The exhibition Body Stages: The Metamorphosis of Loïe Fuller, open from 7 February to 4 May, celebrates the work of this avant-garde artist through photographs, documents and films from European and American collections. The show also includes a new film production, a tribute to Fuller created by La Ribot in collaboration with Carles Santos.
Loïe Fuller was born in Fullersburg, Illinois (modern-day Hinsdale), in 1862 and died in Paris in 1928. A dancer, choreographer, lighting specialist, inventor of visual effects, art curator, filmmaker and businesswoman, she became a living legend at a very young age, working in both the United States and Europe. She had a tremendous influence on the artists and intellectuals of her day. Giacomo Balla, Marie Curie, Camille Flammarion, Toulouse-Lautrec, the Lumière brothers, Stéphane Mallarmé, George Mèlies, Kolomon Moser, Auguste Rodin, Arthur Symons and Paul Valéry all spoke of her with admiration.
From the very beginning of her career, Fuller demonstrated her ability to transcend the status quo.
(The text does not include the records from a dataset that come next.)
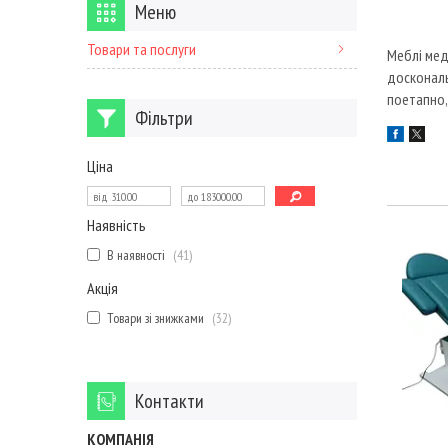
Товари та послуги
Меблі мед
доскональ
поетапно,
Фільтри
Ціна
Наявність
В наявності
41
Акція
Товари зі знижками
32
Контакти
She introduced new techniques and applied scientific knowledge to the stage, registered patents and produced and managed shows that travelled round the world.
Fuller recognised the dynamic energy inherent to the space of performance and shattered all linear discourses that emerged on the stage. She combined the body in motion, the way light enveloped it, the space in which it moved, colour and the power of emotion with the purest form of expression, creating a new formula that transcended the ideas of her time and has come down to us still brimming with power and energy. Understanding and sharing the legacy of this "artist of artists" is therefore a challenge, inviting us to gain a deeper knowledge of contemporary art.